The swim start took place on a wobbly boat dock complete with hooks for boats to be tied to. After all the rocking last year though, I’m happy to say I was prepared for this year and had a decent start. I was wearing #7(my lucky number) and therefore, was able to pick a decent spot near the outer left side. I thought I’d done a good job of getting out fast after the start but was quickly proved wrong once I hit the first turn buoy and ran into most of the main pack trying to turn at the same time as me. I came out of the first lap, ran around the turn around cone and realized I was further back than I wanted to be. So, I red-lined the first part of the second lap and was able to make up some ground in the very choppy waters. With about 300 meters to go, I felt like I was in a good position in the main group.

Then came the hardest part of the entire race…running up to transition on a hurt foot. The run-up was a little more of a Sunday jog than I would’ve liked, but I was so excited that I was able to hook onto a bike pack right out of transition that I quickly forgot. The bike course was mostly flat but the winds and the u-turns made it a bit tricky. My bike group of 4 did a good job of not losing too much ground to the group ahead of us and we added another with 3 laps to go on the 8 loop bike course to dismount as a group of 5.

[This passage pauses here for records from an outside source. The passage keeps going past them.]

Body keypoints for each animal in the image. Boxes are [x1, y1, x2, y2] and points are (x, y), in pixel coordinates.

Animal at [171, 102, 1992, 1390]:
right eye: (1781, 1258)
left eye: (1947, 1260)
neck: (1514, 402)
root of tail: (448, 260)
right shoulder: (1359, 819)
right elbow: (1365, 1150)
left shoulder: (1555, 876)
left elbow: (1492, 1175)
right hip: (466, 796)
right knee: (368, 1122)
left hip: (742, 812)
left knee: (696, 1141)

I’d decided before the race that in T2 I would put on socks and wear my training shoes with orthotics to give my feet as much support as possible. As I did so, I watched as my fellow competitors quickly changed into their racing flats and took off. A couple seconds later, I was off and running as well. Having not run in 2 weeks, I had no idea what to expect and decided that if hurt to run right away I would stop. However, to my amazement I felt okay (thanks endorphins!) and continued on. I tried to stay relaxed and run a consistent pace, which I successfully did for the first 4 miles. It was about at this point that the throbbing pain in my foot started. It really didn’t get too bad until about 1 mile to go but at that point I thought I’d get to sit down faster running than walking. When I hit the finish line 12th overall and 9th American, I was in a world of pain and had trouble hiding it. Grrrrr….I hate feeling like a drama queen! But, I made it and the fact that I didn’t DNF made me so happy at the end of the day. Congrats to Sarah Haskins and Flora Duffy on an amazing race out there in which they literally swam, biked and ran away from the rest of the field!

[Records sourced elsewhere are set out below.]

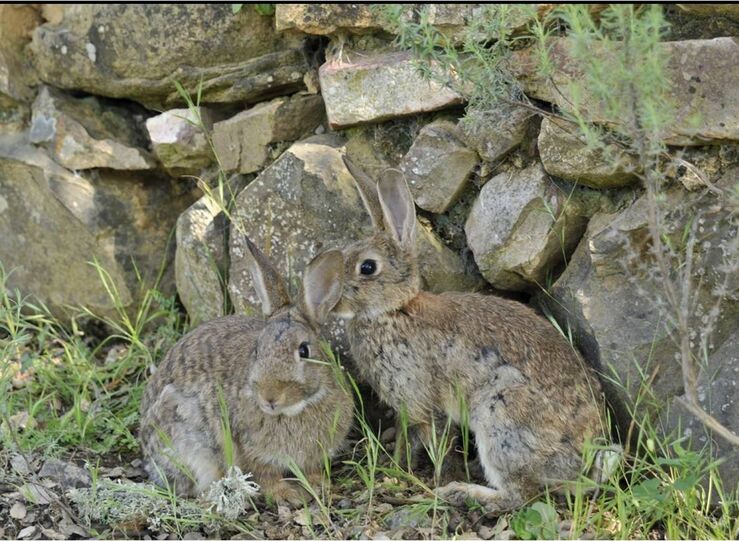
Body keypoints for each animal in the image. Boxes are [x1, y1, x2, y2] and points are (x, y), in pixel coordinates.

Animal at [142, 237, 358, 506]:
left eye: (304, 350)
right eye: (257, 349)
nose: (269, 397)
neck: (294, 410)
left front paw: (320, 485)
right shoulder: (250, 449)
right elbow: (266, 476)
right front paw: (287, 495)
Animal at [334, 155, 620, 510]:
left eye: (367, 267)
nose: (331, 299)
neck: (394, 310)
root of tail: (582, 463)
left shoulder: (417, 397)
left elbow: (421, 438)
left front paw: (406, 474)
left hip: (501, 417)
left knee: (520, 495)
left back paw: (462, 492)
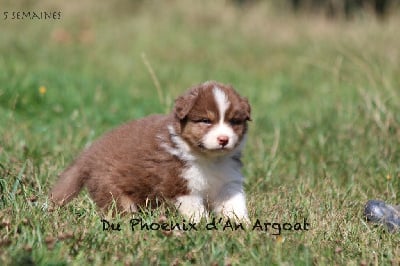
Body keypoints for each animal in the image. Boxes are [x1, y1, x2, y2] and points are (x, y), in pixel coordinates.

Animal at [49, 81, 250, 222]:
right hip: (111, 188)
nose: (223, 139)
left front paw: (242, 224)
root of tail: (89, 153)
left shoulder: (227, 180)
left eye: (234, 121)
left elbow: (234, 204)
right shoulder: (179, 184)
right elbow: (194, 209)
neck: (209, 159)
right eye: (206, 121)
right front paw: (202, 224)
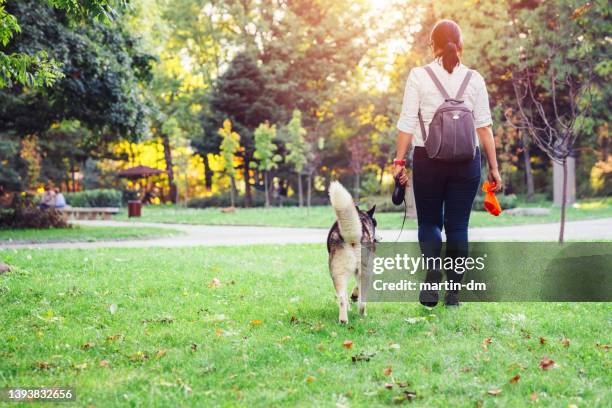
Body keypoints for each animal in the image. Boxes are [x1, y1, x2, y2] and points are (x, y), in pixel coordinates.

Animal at [328, 183, 376, 324]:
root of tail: (353, 238)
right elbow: (356, 287)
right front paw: (354, 296)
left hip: (338, 274)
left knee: (342, 299)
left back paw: (344, 320)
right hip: (365, 272)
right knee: (361, 300)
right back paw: (361, 314)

So, as you all probably guessed, that was the end of the season for me. For now, I am in foot rehab and wedding planning mode. It’s amazing all the little details you can get caught up in…. Forced downtime is always a good thing, however, it is absolutely gorgeous right now in Colorado and I cannot help but be jealous of the runners I see heading out to the trails…oh well, I’ll be out there soon enough!


A “Low” in Kelowna




After a 5-year hiatus, I was back in Kelowna, Canada for another crack at this ITU race with a monstrous hill. Back in 2007, my first year as a pro triathlete, I think it’s safe to say that I didn’t know how to ride a bike too well and relied mostly on my swimming and running skills to get me through. However, after training at altitude in the mountains of Colorado, I felt more confident in my biker chick abilities and was ready to race for the podium!

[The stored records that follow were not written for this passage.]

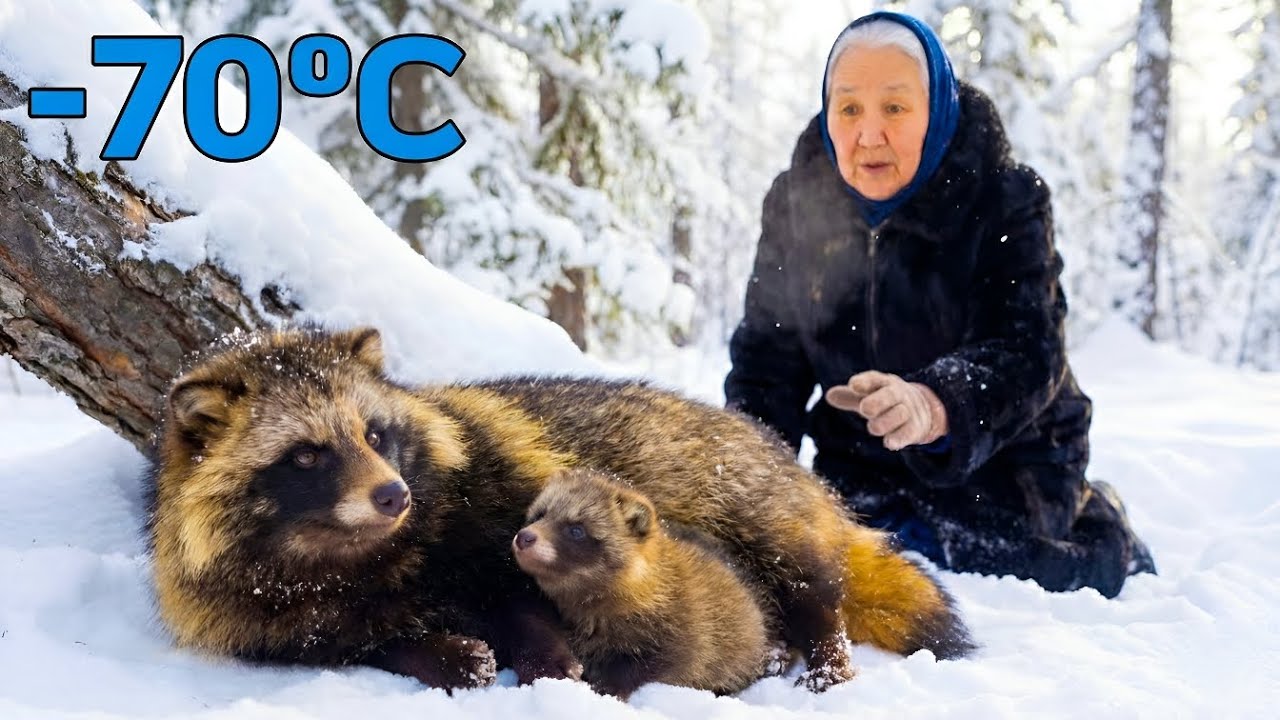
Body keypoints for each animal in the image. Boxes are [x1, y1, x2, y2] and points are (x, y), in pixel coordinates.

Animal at [514, 468, 775, 697]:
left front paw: (610, 686)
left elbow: (661, 662)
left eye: (577, 529)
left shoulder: (686, 630)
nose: (524, 537)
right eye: (540, 514)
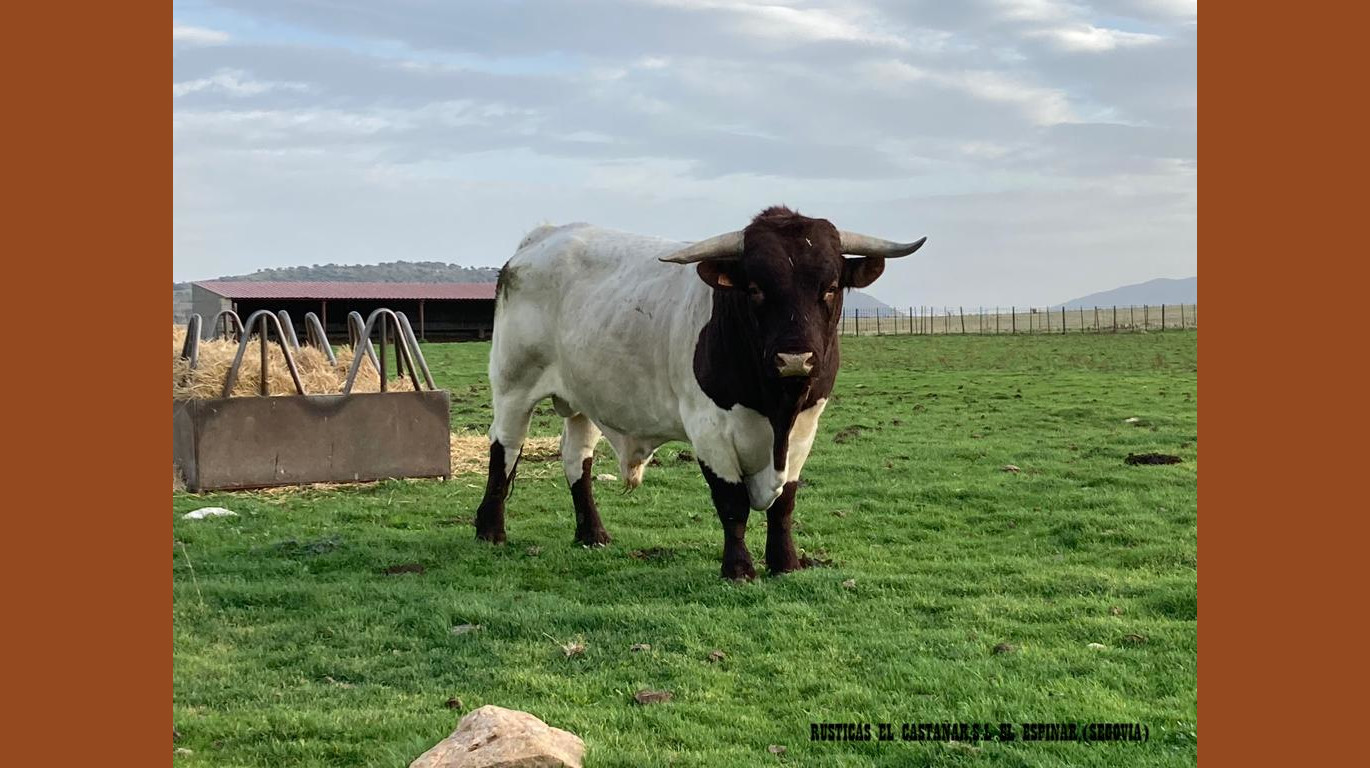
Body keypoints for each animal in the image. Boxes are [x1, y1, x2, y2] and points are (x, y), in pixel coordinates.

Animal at [476, 206, 926, 577]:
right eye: (755, 288)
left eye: (830, 287)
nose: (795, 359)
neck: (776, 408)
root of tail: (542, 237)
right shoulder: (709, 429)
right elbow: (732, 503)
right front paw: (739, 568)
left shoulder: (805, 427)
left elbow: (784, 504)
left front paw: (785, 563)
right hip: (513, 386)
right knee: (505, 448)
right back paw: (490, 530)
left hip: (584, 396)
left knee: (576, 458)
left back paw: (592, 534)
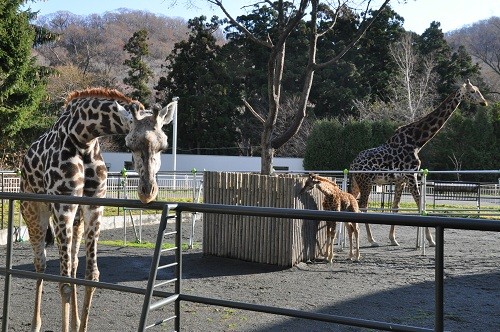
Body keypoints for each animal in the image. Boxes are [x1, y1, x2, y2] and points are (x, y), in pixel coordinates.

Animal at [20, 88, 176, 332]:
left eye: (165, 146)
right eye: (129, 145)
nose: (147, 191)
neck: (83, 137)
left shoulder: (94, 205)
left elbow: (89, 276)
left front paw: (79, 324)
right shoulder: (63, 205)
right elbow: (64, 281)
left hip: (76, 220)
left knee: (73, 264)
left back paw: (74, 322)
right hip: (34, 211)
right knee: (41, 263)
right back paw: (36, 324)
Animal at [350, 80, 486, 246]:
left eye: (478, 90)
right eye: (472, 91)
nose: (484, 102)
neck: (417, 140)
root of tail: (353, 164)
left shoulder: (401, 179)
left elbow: (396, 207)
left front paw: (393, 239)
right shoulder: (411, 174)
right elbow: (420, 204)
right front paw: (431, 240)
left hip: (357, 182)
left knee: (351, 201)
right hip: (366, 182)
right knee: (363, 205)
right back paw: (371, 240)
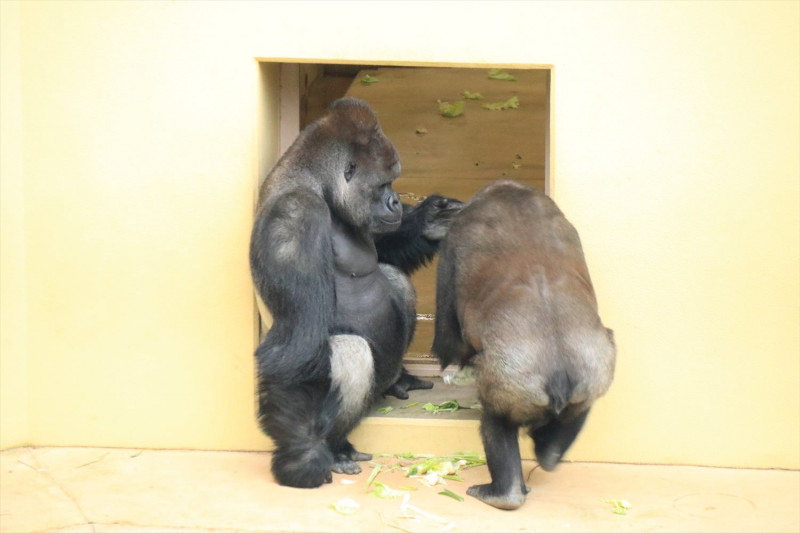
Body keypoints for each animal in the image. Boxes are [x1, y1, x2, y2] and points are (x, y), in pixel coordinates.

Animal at [431, 180, 616, 510]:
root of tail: (559, 376)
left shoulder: (452, 245)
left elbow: (448, 341)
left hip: (511, 382)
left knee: (495, 420)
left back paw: (503, 493)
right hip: (592, 375)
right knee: (570, 422)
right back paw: (549, 453)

Sadly, my bike had other ideas… apparently the electronic shifting must’ve been a little bit off and every time I tried to shift from my small to big ring after climbing the aforementioned monstrous hill, the chain would slip off and I’d have to put it back on. I continued on each time, picking up a new group of people to ride with almost every lap until the final lap when instead of just slipping off, my chain jammed underneath the frame and I was unable to continue.

The positive things I had to take away from the race were this: 1) I can finally make it up the hill no problem and stay with the group 2) Kelowna is an absolutely gorgeous city! I’m going to go there as often as I get the opportunity! 3) The race organizers and volunteers there are so sweet! They came to get me after my bike broke and made sure I was physically (and mentally) okay…awesome people! 4) The other Americans rocked this race… 3 Americans in the top 5!